What needs to be done:
Continue the passage on corporate video production and editing from the point where it ends.

Supplied passage:
Whenever possible, Kelly also takes on crew roles and shoots everything himself. Kelly's sets usually involve a basic camera and light set with some add-ons like sliders and jib cranes to add dimension, especially when shooting in factories. Sometimes he hires freelance grips and gaffers or teleprompter help, but avoids it when possible. Having worked on "segmented projects," where professions are differentiated, he says, "I don't love that. I like the symmetry of being in control start to finish."

Keith Kelly stars, naturally, in his own identity video for the 60secondmedia.tv branch of his company.

Kelly's experience as a professional actor helps him when directing talent, both professional and non-paid, especially when nerves get the best of them. "It's funny how powerful a CEO can be speaking at meetings and in front of an audience, but once that red light goes on, all that courage just flows out their toes."

Using Professional Talent

Rochelle MorrisRochelle Morris of Preface Films has had luck with talent both voluntary and paid. "No issues so far," she says, adding that actors "can add a total flair to a project." On most projects, she works with only one other crew member, and "therefore both team members need to be versatile and capable of audio and lighting as well as shooting." On larger projects however, additional specialists might be needed--talent, audio/lighting, motion graphic specialist, or an additional shooter."

Making the Cut

When it's time to start editing, Dave Williams includes the client in the first scrub-through of the raw footage to select portions that have the most impact. They might do this together, or instead he'll put up a private gallery of timecoded a/b roll interviews online, send the client a link, and ask them to go through and make a list of which portions they want from each interviewee. From there, he starts putting the story together.

Ryan KoralPrior to editing, Ryan Koral of Tell asks his clients if there is anything they witnessed in production that they do not want to be included in the final product. It's a tip he's learned from producing wedding films--"We've learned to ask beforehand if there's anything and anyone the couple doesn't want in the film, so that we're not dong something twice because we didn't ask the right questions."

To assist in the editing process, especially when not using a rough cutter, Koral's shooters take notes just after the shoot to point out strong segments. They might note, "We got some really good b-roll of this or that" or "I thought this interview went really well." This way, the editor will have stuff right away that should be useful.

Images with pose keypoints:
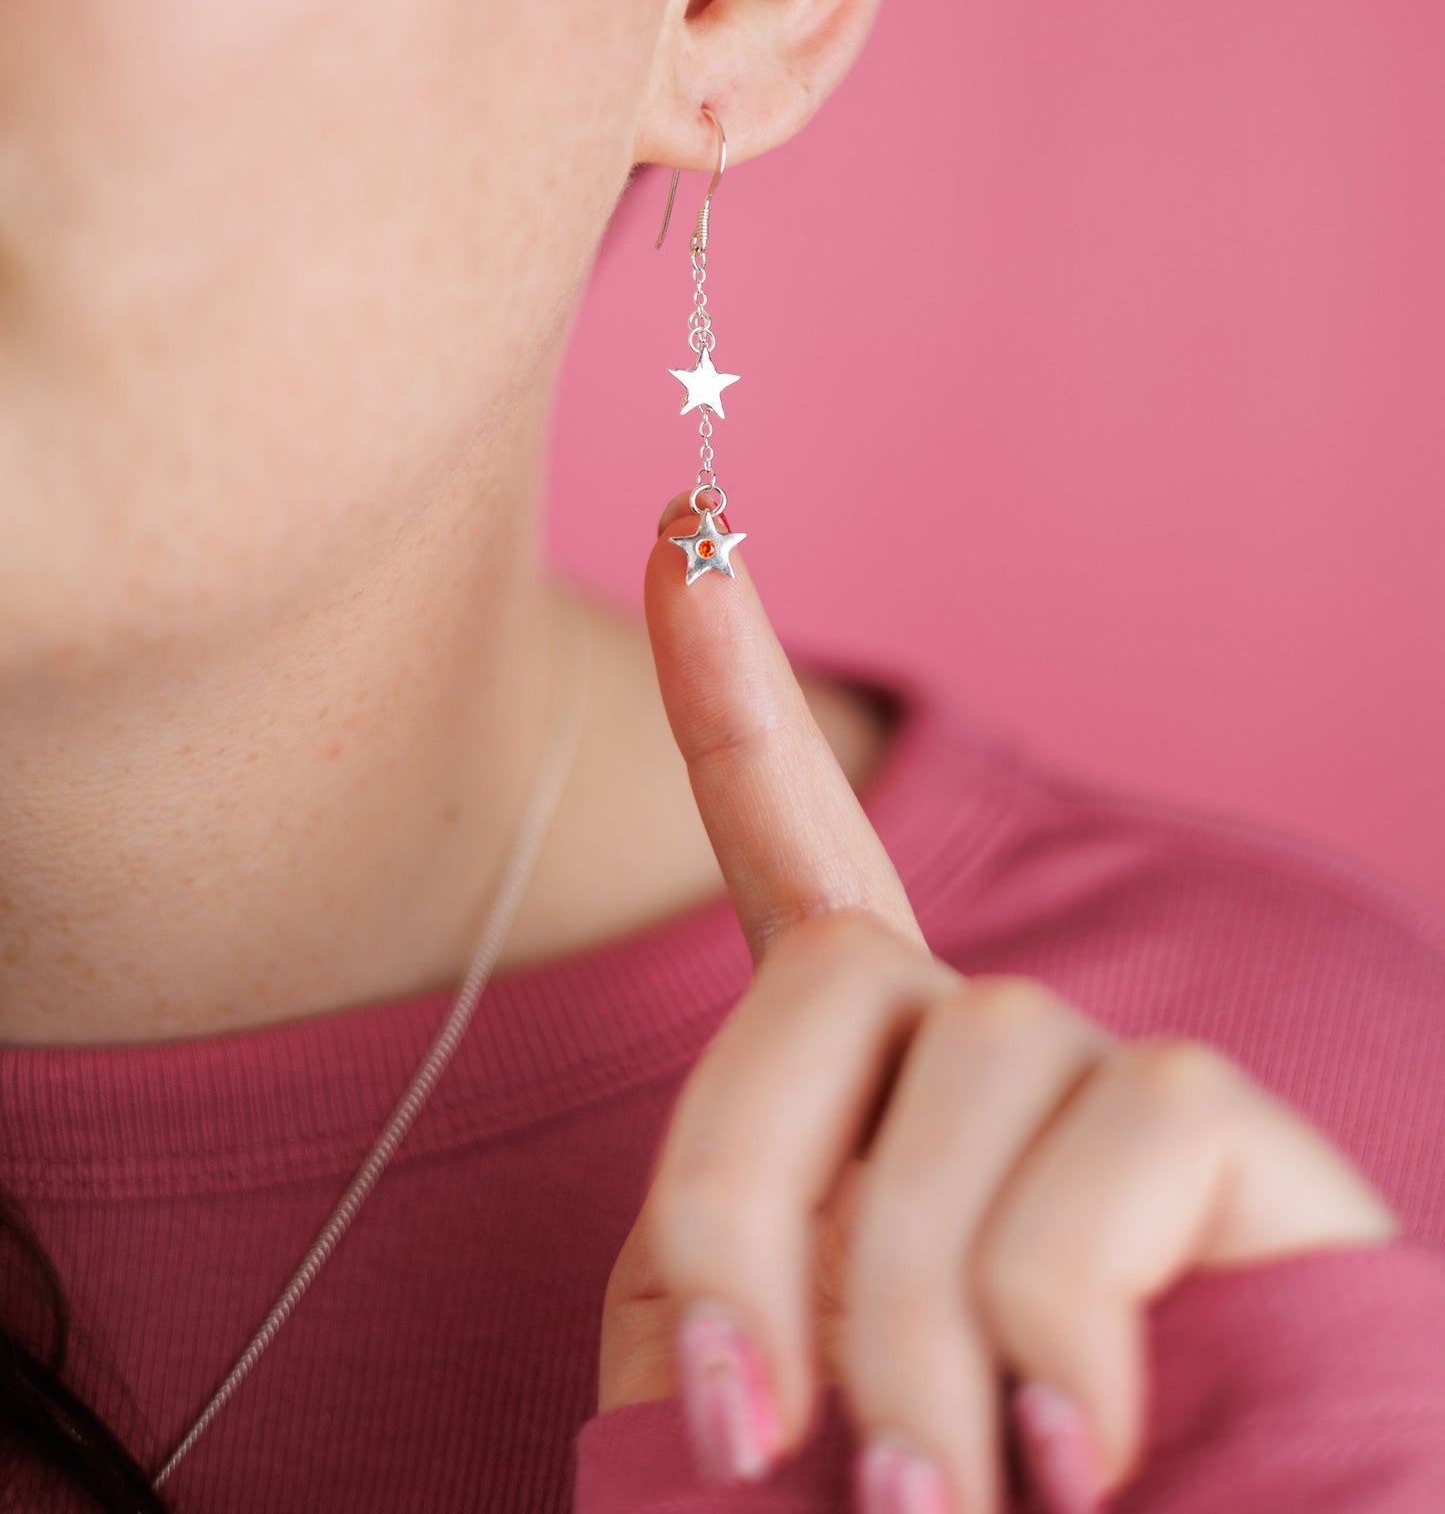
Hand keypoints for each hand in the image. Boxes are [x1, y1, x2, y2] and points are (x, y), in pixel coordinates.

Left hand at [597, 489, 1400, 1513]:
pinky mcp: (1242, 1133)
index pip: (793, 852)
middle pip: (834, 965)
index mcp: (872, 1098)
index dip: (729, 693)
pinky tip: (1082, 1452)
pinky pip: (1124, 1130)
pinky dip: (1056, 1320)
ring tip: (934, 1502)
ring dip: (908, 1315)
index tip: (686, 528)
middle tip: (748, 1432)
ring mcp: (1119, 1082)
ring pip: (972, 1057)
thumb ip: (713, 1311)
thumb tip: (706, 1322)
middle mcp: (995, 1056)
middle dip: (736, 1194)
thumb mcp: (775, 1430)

Response to the task:
Normally, Koral's team will rough-cut a draft before shipping the footage on hard drives to their main editor and creative director John Azoni, two hours away from Detroit, or more recently, sharing smaller video files and photos with him online. (Azoni used to work in-house, but his wife took a job in the west side of Michigan, so he now works remotely.) "We give him as much client direction as we are given," Koral says. Anyone who works on the project can review meeting notes, so that when they approach the project, they can start in on it right away: "When it's time to edit, it's go time."

The editing process continues with Azoni emailing Tell project files to send off to clients. The draft goes first to Ryan and studio and operations manager Matt Demorest for quality assurance--"so we can be sure the editor caught the vision"--and then to the client.

Unlike wedding films, revisions are an expected part of the process. The client might make suggestions, at which point it's sent back to Azoni, who submits a second draft. "Here the hope is that the client has given us everything that they need," so that the Tell team is only fine-tuning in draft three, laying down a cleaner music bed, or a better fadeout at the end. His clients know that any changes requested after draft three involve additional scope.

Korel's hope is that the completed film be a unique piece that tells the company's story. Koral strives for originality, even though some videos might be composed of similar elements. "Just as with weddings, we might be shooting at the same venue we've shot at before, but everything about their story is different," he says. "We want our clients to be proud of their piece, and for the video to set us apart from competitors."